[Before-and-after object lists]
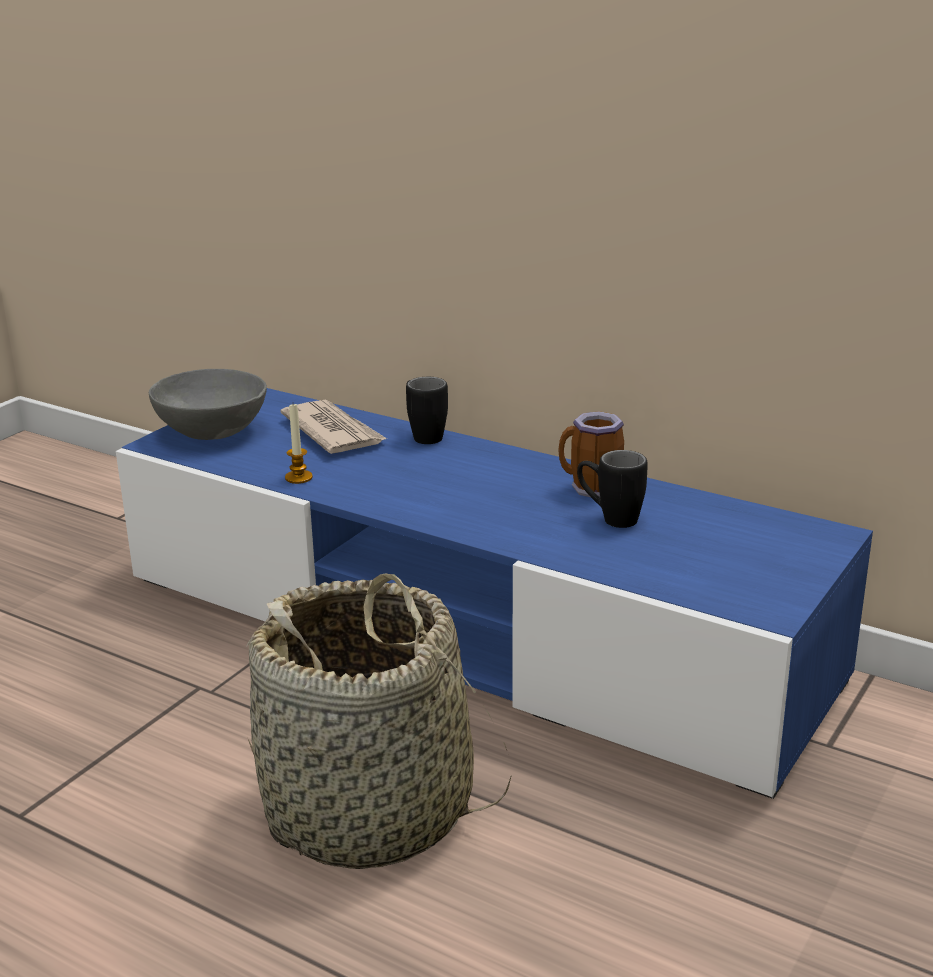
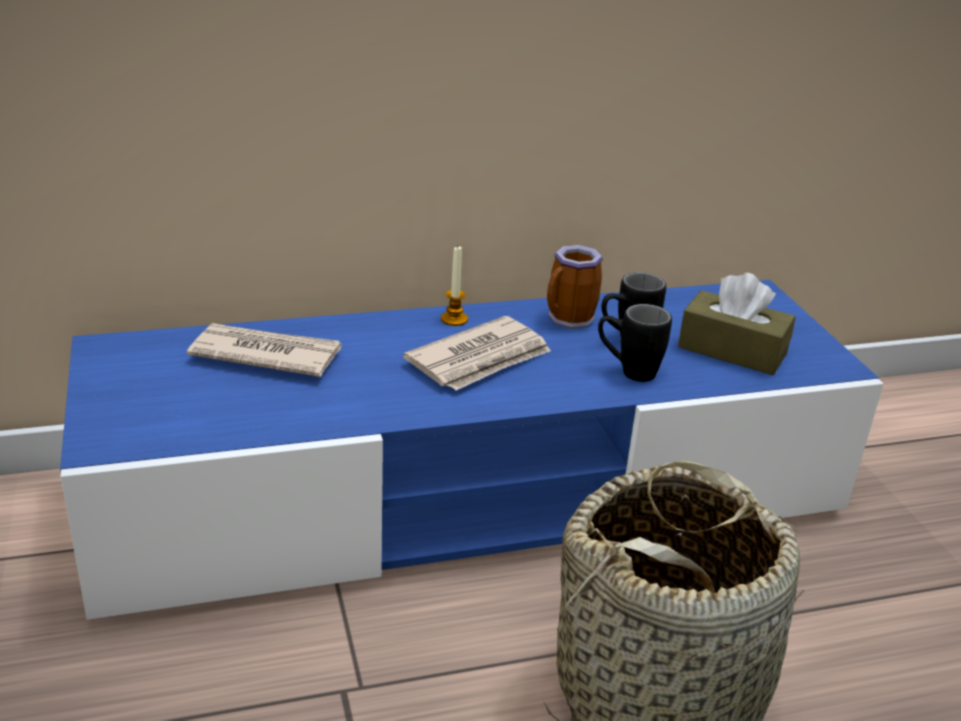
camera: 50 degrees left, 5 degrees up
(212, 431) = (137, 405): grey bowl -> none
(298, 477) = (327, 415): candle -> candle (454, 319)
(423, 435) = (353, 325): black mug -> black mug (627, 371)
(465, 487) = (481, 359): none -> newspaper
(690, 561) = (732, 350): none -> brown tissue box

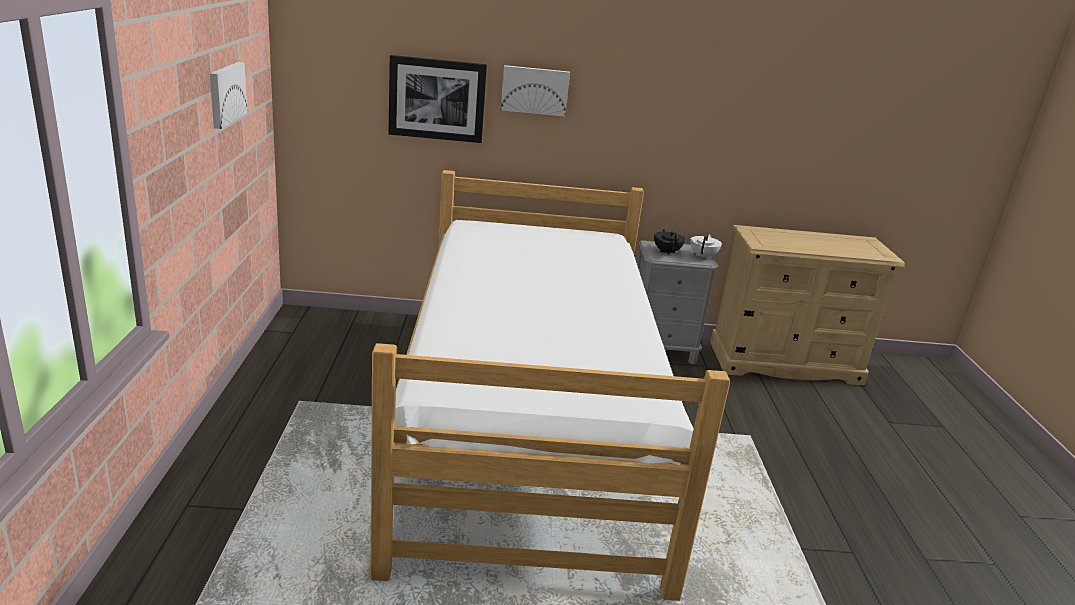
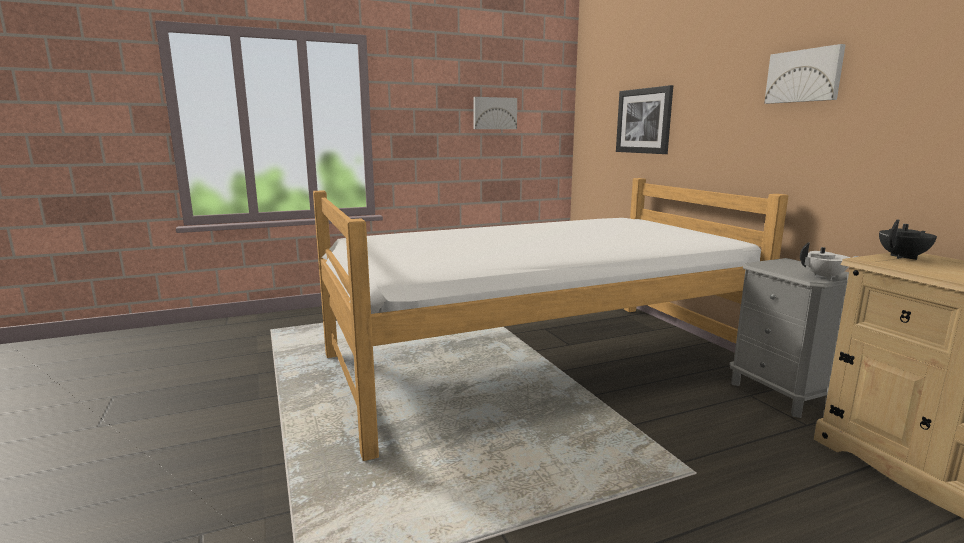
camera: 70 degrees right, 10 degrees down
(534, 90) = (704, 102): picture -> picture (804, 76)
(667, 252) = (786, 266): black teapot -> black teapot (903, 257)

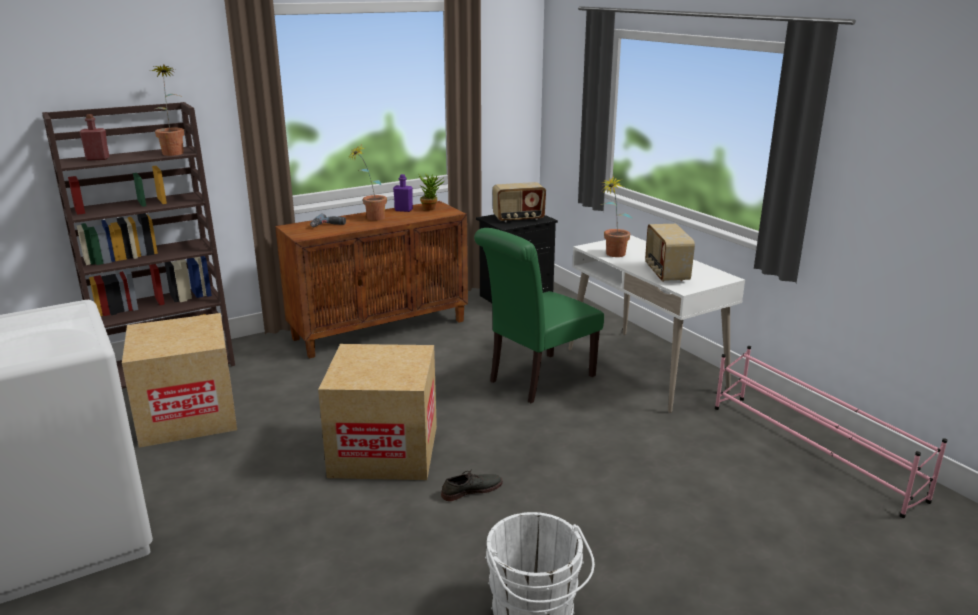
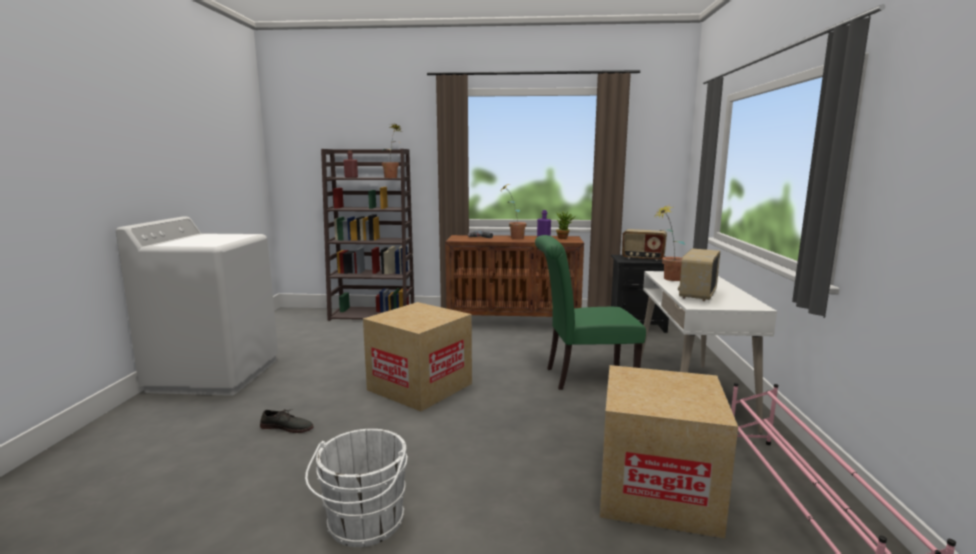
camera: 35 degrees right, 10 degrees down
(188, 416) = (347, 339): cardboard box -> cardboard box (657, 491)
(471, 489) = (440, 427): grey shoe -> grey shoe (287, 427)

-- REQUIREMENT --
Type out the data above once more, exactly, with no images included.

-- RESULT OF THIS EXERCISE --
camera: 50 degrees left, 5 degrees up
(212, 431) = (137, 405): grey bowl -> none
(298, 477) = (327, 415): candle -> candle (454, 319)
(423, 435) = (353, 325): black mug -> black mug (627, 371)
(465, 487) = (481, 359): none -> newspaper
(690, 561) = (732, 350): none -> brown tissue box

camera: 70 degrees right, 10 degrees down
(534, 90) = (704, 102): picture -> picture (804, 76)
(667, 252) = (786, 266): black teapot -> black teapot (903, 257)

camera: 35 degrees right, 10 degrees down
(188, 416) = (347, 339): cardboard box -> cardboard box (657, 491)
(471, 489) = (440, 427): grey shoe -> grey shoe (287, 427)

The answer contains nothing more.